Présents: Florence Naugrette, Claude Millet, Franck Laurent, Bertrand Abraham, Guy Rosa, Jacques Seebacher, Arnaud Laster, Delphine Gleizes, Myriam Roman, Valérie Presselin, Jean-Marc Hovasse, Françoise Sylvos, Colette Gryner, Marie Tapié, Philippe Andrès, Véronique Dufief, Pierre Georgel.

Excusés: Ludmila Wurtz, David Charles, Bernard Leuilliot.


Informations

*Guy Rosa signale qu'il a pris contact, comme le Groupe l'y avait invité, avec l'Ambassade de France à Hanoi au sujet des célébrations de la francophonie au Vietnam.
[Entre temps, la réponse est parvenue, sous le timbre majestueux de la République Française; Ambassade de France à Hanoi.
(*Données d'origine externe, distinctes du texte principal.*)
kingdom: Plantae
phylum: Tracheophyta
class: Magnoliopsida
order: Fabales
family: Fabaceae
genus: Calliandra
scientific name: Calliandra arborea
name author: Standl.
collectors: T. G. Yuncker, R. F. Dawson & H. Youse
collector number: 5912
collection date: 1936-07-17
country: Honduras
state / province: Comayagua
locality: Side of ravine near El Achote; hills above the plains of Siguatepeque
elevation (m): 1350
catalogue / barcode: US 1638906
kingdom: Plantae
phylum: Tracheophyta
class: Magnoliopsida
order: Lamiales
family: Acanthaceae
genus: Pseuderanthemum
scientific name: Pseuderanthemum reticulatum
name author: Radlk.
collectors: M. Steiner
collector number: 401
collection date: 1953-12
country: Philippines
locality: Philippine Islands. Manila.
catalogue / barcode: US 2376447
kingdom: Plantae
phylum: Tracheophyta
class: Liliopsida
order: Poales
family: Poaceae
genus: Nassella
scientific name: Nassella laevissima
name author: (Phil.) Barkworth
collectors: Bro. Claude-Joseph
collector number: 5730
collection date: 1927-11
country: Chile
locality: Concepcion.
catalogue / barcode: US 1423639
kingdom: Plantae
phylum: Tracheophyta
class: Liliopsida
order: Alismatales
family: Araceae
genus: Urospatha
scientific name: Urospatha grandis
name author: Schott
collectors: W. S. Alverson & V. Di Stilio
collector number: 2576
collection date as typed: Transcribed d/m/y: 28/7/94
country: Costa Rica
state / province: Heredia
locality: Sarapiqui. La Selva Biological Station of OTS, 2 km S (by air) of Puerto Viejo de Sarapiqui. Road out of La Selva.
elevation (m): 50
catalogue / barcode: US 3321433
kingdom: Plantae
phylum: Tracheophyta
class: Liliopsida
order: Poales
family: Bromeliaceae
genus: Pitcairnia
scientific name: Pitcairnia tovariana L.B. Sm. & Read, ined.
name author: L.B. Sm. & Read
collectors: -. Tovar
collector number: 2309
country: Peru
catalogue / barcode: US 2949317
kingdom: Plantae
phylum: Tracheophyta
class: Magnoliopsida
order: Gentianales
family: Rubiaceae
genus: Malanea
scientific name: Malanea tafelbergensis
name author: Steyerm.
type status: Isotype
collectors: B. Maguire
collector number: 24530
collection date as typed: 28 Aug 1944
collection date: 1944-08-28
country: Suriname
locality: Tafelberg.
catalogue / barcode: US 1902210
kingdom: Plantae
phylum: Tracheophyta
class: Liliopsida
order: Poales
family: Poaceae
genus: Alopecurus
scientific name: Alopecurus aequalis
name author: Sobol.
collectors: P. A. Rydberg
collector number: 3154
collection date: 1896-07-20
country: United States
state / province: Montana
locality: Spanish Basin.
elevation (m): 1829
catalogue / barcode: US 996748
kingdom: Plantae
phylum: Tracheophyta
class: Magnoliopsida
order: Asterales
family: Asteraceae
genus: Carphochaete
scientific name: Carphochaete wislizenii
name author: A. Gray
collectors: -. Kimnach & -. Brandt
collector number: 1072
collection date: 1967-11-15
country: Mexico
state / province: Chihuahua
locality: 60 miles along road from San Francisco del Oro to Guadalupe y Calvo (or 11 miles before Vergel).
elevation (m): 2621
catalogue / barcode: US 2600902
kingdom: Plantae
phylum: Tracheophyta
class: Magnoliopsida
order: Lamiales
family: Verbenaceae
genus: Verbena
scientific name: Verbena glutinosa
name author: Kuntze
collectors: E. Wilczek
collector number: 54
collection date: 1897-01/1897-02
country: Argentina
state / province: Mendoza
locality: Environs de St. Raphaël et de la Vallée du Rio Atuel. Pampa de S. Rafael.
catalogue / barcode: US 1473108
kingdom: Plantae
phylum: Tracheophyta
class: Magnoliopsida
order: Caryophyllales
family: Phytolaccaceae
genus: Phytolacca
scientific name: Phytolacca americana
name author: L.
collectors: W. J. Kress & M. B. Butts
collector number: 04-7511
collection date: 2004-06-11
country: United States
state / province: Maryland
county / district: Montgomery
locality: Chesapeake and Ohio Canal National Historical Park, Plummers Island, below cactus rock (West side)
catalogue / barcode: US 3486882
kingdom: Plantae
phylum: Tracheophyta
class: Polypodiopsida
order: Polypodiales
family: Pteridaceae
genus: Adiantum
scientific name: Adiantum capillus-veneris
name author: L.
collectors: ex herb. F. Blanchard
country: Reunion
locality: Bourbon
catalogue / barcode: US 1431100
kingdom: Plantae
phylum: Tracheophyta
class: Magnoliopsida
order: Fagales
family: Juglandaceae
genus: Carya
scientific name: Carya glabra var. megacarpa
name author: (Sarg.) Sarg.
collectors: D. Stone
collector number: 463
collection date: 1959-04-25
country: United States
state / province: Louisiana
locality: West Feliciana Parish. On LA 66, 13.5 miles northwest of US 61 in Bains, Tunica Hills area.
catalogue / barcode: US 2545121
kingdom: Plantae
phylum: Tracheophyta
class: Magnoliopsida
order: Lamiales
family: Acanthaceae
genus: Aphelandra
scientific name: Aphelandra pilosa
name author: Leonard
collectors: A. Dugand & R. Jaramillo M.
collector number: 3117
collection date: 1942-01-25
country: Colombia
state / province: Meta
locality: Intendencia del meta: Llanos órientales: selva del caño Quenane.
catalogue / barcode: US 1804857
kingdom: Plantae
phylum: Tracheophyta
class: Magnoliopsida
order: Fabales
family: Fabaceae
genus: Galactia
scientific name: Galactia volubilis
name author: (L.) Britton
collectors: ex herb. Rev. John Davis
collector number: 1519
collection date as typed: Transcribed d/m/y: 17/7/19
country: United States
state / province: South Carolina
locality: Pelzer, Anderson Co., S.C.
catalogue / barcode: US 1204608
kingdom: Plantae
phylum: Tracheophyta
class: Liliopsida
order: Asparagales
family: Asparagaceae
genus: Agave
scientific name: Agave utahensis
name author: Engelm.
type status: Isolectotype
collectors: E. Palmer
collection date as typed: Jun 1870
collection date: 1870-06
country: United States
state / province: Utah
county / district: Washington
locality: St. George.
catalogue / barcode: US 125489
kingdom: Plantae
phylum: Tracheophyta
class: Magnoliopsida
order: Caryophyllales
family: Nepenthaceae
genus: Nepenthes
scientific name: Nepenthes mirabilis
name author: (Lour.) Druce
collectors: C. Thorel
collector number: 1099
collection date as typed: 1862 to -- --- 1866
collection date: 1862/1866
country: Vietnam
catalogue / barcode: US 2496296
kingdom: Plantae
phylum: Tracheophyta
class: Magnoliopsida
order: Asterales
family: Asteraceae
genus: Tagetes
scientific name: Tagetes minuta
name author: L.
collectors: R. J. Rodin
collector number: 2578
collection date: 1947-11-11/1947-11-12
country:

Service culturel et de coopération scientifique et technique : «... M. Robert Lacombe, notre Attaché du Livre, plus spécialement chargé de tout ce qui concerne la littérature française à Hanoi, m'a assuré qu'il s'informerait et se mettrait, le cas échéant, en contact avec vous, mais il semblerait a priori que la rumeur dont vous faites état (sur la place qui pourrait être faite à Hugo dans ce cadre -NDLR) ne corresponde à aucune réalité. »
Ma foi, que faire si ça ne correspond à aucune réalité? Good luck!]
[Et puis, non! Je vais tout de même répondre qu'il n'est pas absolument évident que Hugo ne corresponde à aucune réalité pour un sommet de la francophonie à Hanoi. La suite au prochain Groupugo.]

*A noter la parution d'un excellent article &Alain Vaillant, "La latinité hugolienne: bouche d'ombre et langue morte", publié dans La réception du latin du XIXe siècle à nos J . ours, aux Presses universitaires d'Angers, dont G. Rosa tente de donner un trop rapide aperçu.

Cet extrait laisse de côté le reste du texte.